Projetos que envolvem bilhões de dólares, e mantêm os negócios de centenas de empresas e empregam milhares de brasileiros já estão sendo, também, entregues para estrangeiros, cujas grandes empresas, no quesito corrupção, como se pode ver no escândalo dos trens, em São Paulo, em nada ficam a dever às brasileiras.

Para evitar que isso aconteça, é necessário que a sociedade brasileira, por meio dos setores mais interessados – associações empresariais, pequenas empresas, sindicatos de trabalhadores, técnicos e cientistas que estão tocando grandes projetos estratégicos que poderiam cair em mãos estrangeiras –, se organize e se posicione. Grandes e pequenos investidores precisam ser estimulados a investir na Bolsa, antes que só os estrangeiros o façam.

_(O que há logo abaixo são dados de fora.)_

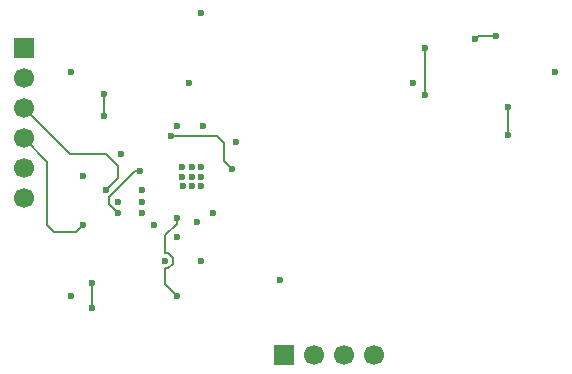
<source format=gbr>
%TF.GenerationSoftware,KiCad,Pcbnew,9.0.2*%
%TF.CreationDate,2025-07-03T13:44:50+05:30*%
%TF.ProjectId,Battery Charger and Protection,42617474-6572-4792-9043-686172676572,rev?*%
%TF.SameCoordinates,Original*%
%TF.FileFunction,Copper,L4,Bot*%
%TF.FilePolarity,Positive*%
%FSLAX46Y46*%
G04 Gerber Fmt 4.6, Leading zero omitted, Abs format (unit mm)*
G04 Created by KiCad (PCBNEW 9.0.2) date 2025-07-03 13:44:50*
%MOMM*%
%LPD*%
G01*
G04 APERTURE LIST*
%TA.AperFunction,ComponentPad*%
%ADD10R,1.700000X1.700000*%
%TD*%
%TA.AperFunction,ComponentPad*%
%ADD11C,1.700000*%
%TD*%
%TA.AperFunction,ViaPad*%
%ADD12C,0.600000*%
%TD*%
%TA.AperFunction,Conductor*%
%ADD13C,0.200000*%
%TD*%
G04 APERTURE END LIST*
D10*
%TO.P,J2,1,Pin_1*%
%TO.N,VCC*%
X46000000Y-48000000D03*
D11*
%TO.P,J2,2,Pin_2*%
%TO.N,GND*%
X46000000Y-50540000D03*
%TO.P,J2,3,Pin_3*%
%TO.N,/SDA*%
X46000000Y-53080000D03*
%TO.P,J2,4,Pin_4*%
%TO.N,/SCL*%
X46000000Y-55620000D03*
%TO.P,J2,5,Pin_5*%
%TO.N,/INT*%
X46000000Y-58160000D03*
%TO.P,J2,6,Pin_6*%
%TO.N,/CE*%
X46000000Y-60700000D03*
%TD*%
D10*
%TO.P,J6,1,Pin_1*%
%TO.N,VCC*%
X68000000Y-74000000D03*
D11*
%TO.P,J6,2,Pin_2*%
%TO.N,GND*%
X70540000Y-74000000D03*
%TO.P,J6,3,Pin_3*%
X73080000Y-74000000D03*
%TO.P,J6,4,Pin_4*%
X75620000Y-74000000D03*
%TD*%
D12*
%TO.N,GND*%
X60210000Y-58110000D03*
X59410000Y-58910000D03*
X60270000Y-59720000D03*
X64000000Y-56000000D03*
X79000000Y-51000000D03*
X91000000Y-50000000D03*
X60980000Y-58110000D03*
X67729692Y-67609692D03*
X60990000Y-58920000D03*
X59460000Y-59710000D03*
X60220000Y-58920000D03*
X61040000Y-59720000D03*
X50000000Y-50000000D03*
X59400000Y-58100000D03*
X61000000Y-45000000D03*
X60000000Y-51000000D03*
%TO.N,VCC*%
X58465421Y-55487872D03*
X51790000Y-67880000D03*
X51810000Y-70020000D03*
X63655868Y-58261714D03*
%TO.N,/CE*%
X59000000Y-64000000D03*
X57000000Y-63000000D03*
X51046232Y-58857228D03*
%TO.N,/INT*%
X50000000Y-69000000D03*
%TO.N,/SDA*%
X56000000Y-62000000D03*
X53000000Y-60000000D03*
%TO.N,/SCL*%
X50992089Y-63000000D03*
X54000000Y-61000000D03*
X56000000Y-61000000D03*
%TO.N,/REGN*%
X58998442Y-54618753D03*
X61150016Y-54625784D03*
%TO.N,Net-(U2-COUT)*%
X80000000Y-48000000D03*
X80000000Y-52000000D03*
%TO.N,Net-(U2-V-)*%
X84254483Y-47254483D03*
X86000000Y-47000000D03*
%TO.N,Net-(Q1-Pad5)*%
X87000000Y-53000000D03*
X87010000Y-55370000D03*
%TO.N,Net-(D201-A)*%
X61000000Y-66000000D03*
X58000000Y-66000000D03*
%TO.N,Net-(D201-K)*%
X55857817Y-58410929D03*
X54000000Y-62000000D03*
%TO.N,Net-(U200-ILIM)*%
X54254683Y-56994525D03*
X60715634Y-62696097D03*
%TO.N,Net-(U200-TS)*%
X56000000Y-60000000D03*
X52785144Y-53785144D03*
X62000000Y-62000000D03*
X52785144Y-51893327D03*
%TO.N,Net-(U200-OTG)*%
X59000000Y-62400000D03*
X59000000Y-69000000D03*
%TD*%
D13*
%TO.N,VCC*%
X51790000Y-67880000D02*
X51790000Y-70000000D01*
X63655868Y-58261714D02*
X62926773Y-57532619D01*
X62926773Y-56073227D02*
X62341418Y-55487872D01*
X62341418Y-55487872D02*
X58465421Y-55487872D01*
X62926773Y-57532619D02*
X62926773Y-57000000D01*
X51790000Y-70000000D02*
X51810000Y-70020000D01*
X62926773Y-57000000D02*
X62926773Y-56073227D01*
%TO.N,/SDA*%
X53000000Y-60000000D02*
X54000000Y-59000000D01*
X53000000Y-57000000D02*
X49920000Y-57000000D01*
X54000000Y-58000000D02*
X53000000Y-57000000D01*
X54000000Y-59000000D02*
X54000000Y-58000000D01*
X49920000Y-57000000D02*
X46000000Y-53080000D01*
%TO.N,/SCL*%
X50432089Y-63560000D02*
X48560000Y-63560000D01*
X50992089Y-63000000D02*
X50432089Y-63560000D01*
X48000000Y-63000000D02*
X48000000Y-57620000D01*
X48000000Y-57620000D02*
X46000000Y-55620000D01*
X48560000Y-63560000D02*
X48000000Y-63000000D01*
%TO.N,Net-(U2-COUT)*%
X80000000Y-52000000D02*
X80000000Y-48000000D01*
%TO.N,Net-(U2-V-)*%
X84254483Y-47254483D02*
X84508966Y-47000000D01*
X84508966Y-47000000D02*
X86000000Y-47000000D01*
%TO.N,Net-(Q1-Pad5)*%
X87000000Y-55360000D02*
X87000000Y-53000000D01*
X87010000Y-55370000D02*
X87000000Y-55360000D01*
%TO.N,Net-(D201-K)*%
X53248943Y-60601000D02*
X55439014Y-58410929D01*
X54000000Y-62000000D02*
X53248943Y-61248943D01*
X53248943Y-61248943D02*
X53248943Y-60601000D01*
X55439014Y-58410929D02*
X55857817Y-58410929D01*
%TO.N,Net-(U200-TS)*%
X52785144Y-51893327D02*
X52785144Y-53785144D01*
%TO.N,Net-(U200-OTG)*%
X58601000Y-65751057D02*
X58601000Y-66248943D01*
X58000000Y-66601000D02*
X58000000Y-68000000D01*
X58000000Y-65399000D02*
X58248943Y-65399000D01*
X59000000Y-62400000D02*
X59000000Y-62863643D01*
X58000000Y-68000000D02*
X59000000Y-69000000D01*
X58248943Y-65399000D02*
X58601000Y-65751057D01*
X59000000Y-62863643D02*
X58000000Y-63863643D01*
X58248943Y-66601000D02*
X58000000Y-66601000D01*
X58000000Y-63863643D02*
X58000000Y-65399000D01*
X58601000Y-66248943D02*
X58248943Y-66601000D01*
%TD*%
M02*

</source>
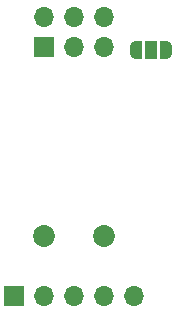
<source format=gbr>
G04 #@! TF.GenerationSoftware,KiCad,Pcbnew,7.0.6*
G04 #@! TF.CreationDate,2023-11-12T09:34:07+05:30*
G04 #@! TF.ProjectId,AVR-Miner,4156522d-4d69-46e6-9572-2e6b69636164,rev?*
G04 #@! TF.SameCoordinates,Original*
G04 #@! TF.FileFunction,Soldermask,Bot*
G04 #@! TF.FilePolarity,Negative*
%FSLAX46Y46*%
G04 Gerber Fmt 4.6, Leading zero omitted, Abs format (unit mm)*
G04 Created by KiCad (PCBNEW 7.0.6) date 2023-11-12 09:34:07*
%MOMM*%
%LPD*%
G01*
G04 APERTURE LIST*
G04 Aperture macros list*
%AMFreePoly0*
4,1,19,0.550000,-0.750000,0.000000,-0.750000,0.000000,-0.744911,-0.071157,-0.744911,-0.207708,-0.704816,-0.327430,-0.627875,-0.420627,-0.520320,-0.479746,-0.390866,-0.500000,-0.250000,-0.500000,0.250000,-0.479746,0.390866,-0.420627,0.520320,-0.327430,0.627875,-0.207708,0.704816,-0.071157,0.744911,0.000000,0.744911,0.000000,0.750000,0.550000,0.750000,0.550000,-0.750000,0.550000,-0.750000,
$1*%
%AMFreePoly1*
4,1,19,0.000000,0.744911,0.071157,0.744911,0.207708,0.704816,0.327430,0.627875,0.420627,0.520320,0.479746,0.390866,0.500000,0.250000,0.500000,-0.250000,0.479746,-0.390866,0.420627,-0.520320,0.327430,-0.627875,0.207708,-0.704816,0.071157,-0.744911,0.000000,-0.744911,0.000000,-0.750000,-0.550000,-0.750000,-0.550000,0.750000,0.000000,0.750000,0.000000,0.744911,0.000000,0.744911,
$1*%
G04 Aperture macros list end*
%ADD10R,1.700000X1.700000*%
%ADD11O,1.700000X1.700000*%
%ADD12C,1.854200*%
%ADD13FreePoly0,0.000000*%
%ADD14R,1.000000X1.500000*%
%ADD15FreePoly1,0.000000*%
G04 APERTURE END LIST*
D10*
G04 #@! TO.C,J2*
X142475000Y-79000000D03*
D11*
X142475000Y-76460000D03*
X145015000Y-79000000D03*
X145015000Y-76460000D03*
X147555000Y-79000000D03*
X147555000Y-76460000D03*
G04 #@! TD*
D12*
G04 #@! TO.C,Y1*
X142450000Y-95000000D03*
X147530000Y-95000000D03*
G04 #@! TD*
D10*
G04 #@! TO.C,J1*
X139925000Y-100000000D03*
D11*
X142465000Y-100000000D03*
X145005000Y-100000000D03*
X147545000Y-100000000D03*
X150085000Y-100000000D03*
G04 #@! TD*
D13*
G04 #@! TO.C,JP1*
X150200000Y-79250000D03*
D14*
X151500000Y-79250000D03*
D15*
X152800000Y-79250000D03*
G04 #@! TD*
M02*

</source>
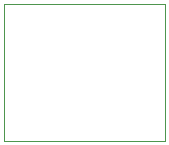
<source format=gbr>
%TF.GenerationSoftware,KiCad,Pcbnew,8.0.6*%
%TF.CreationDate,2025-02-05T22:59:24+01:00*%
%TF.ProjectId,universal_fan_ctrl,756e6976-6572-4736-916c-5f66616e5f63,rev?*%
%TF.SameCoordinates,Original*%
%TF.FileFunction,Profile,NP*%
%FSLAX46Y46*%
G04 Gerber Fmt 4.6, Leading zero omitted, Abs format (unit mm)*
G04 Created by KiCad (PCBNEW 8.0.6) date 2025-02-05 22:59:24*
%MOMM*%
%LPD*%
G01*
G04 APERTURE LIST*
%TA.AperFunction,Profile*%
%ADD10C,0.050000*%
%TD*%
G04 APERTURE END LIST*
D10*
X140000000Y-65000000D02*
X153600000Y-65000000D01*
X153600000Y-76625000D01*
X140000000Y-76625000D01*
X140000000Y-65000000D01*
M02*

</source>
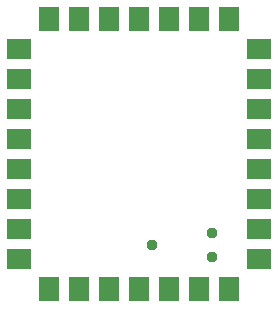
<source format=gbs>
G04 DipTrace 2.4.0.2*
%INSTM32.gbs*%
%MOIN*%
%ADD39C,0.0374*%
%ADD62R,0.0816X0.0685*%
%ADD64R,0.0685X0.0816*%
%FSLAX44Y44*%
G04*
G70*
G90*
G75*
G01*
%LNBotMask*%
%LPD*%
D64*
X8937Y12937D3*
X7937D3*
X6937D3*
X5937D3*
X4937D3*
D62*
X3937Y11937D3*
Y10937D3*
Y9937D3*
Y8937D3*
Y7937D3*
X11937Y4937D3*
Y5937D3*
D64*
X9937Y3937D3*
X10937D3*
Y12937D3*
X9937D3*
D62*
X11937Y10937D3*
Y11937D3*
D64*
X5937Y3937D3*
X4937D3*
D62*
X11937Y9937D3*
Y8937D3*
Y7937D3*
Y6937D3*
D39*
X8371Y5419D3*
X10371Y5819D3*
Y5019D3*
D64*
X6937Y3937D3*
X7937D3*
X8937D3*
D62*
X3937Y4937D3*
Y5937D3*
Y6937D3*
M02*

</source>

O combate à corrupção – com a punição dos responsáveis – deve ser entendido como um meio de sanar nossas grandes empresas, e não de inviabilizá-las como instrumentos estratégicos para o desenvolvimento nacional e meio de projeção do Brasil no exterior.

É preciso que a população – especialmente os empreendedores e trabalhadores – percebam que, quanto mais se falar que o país vai mal, mais chance existe de que esse discurso antinacional e hipócrita, contamine o ambiente econômico, prejudicando os negócios e ameaçando os empregos, inclusive dos que de dizem contrários ao governo.

É legítimo que quem estiver insatisfeito combata a aliança que está no poder, mas não o destino do Brasil, e o futuro dos brasileiros.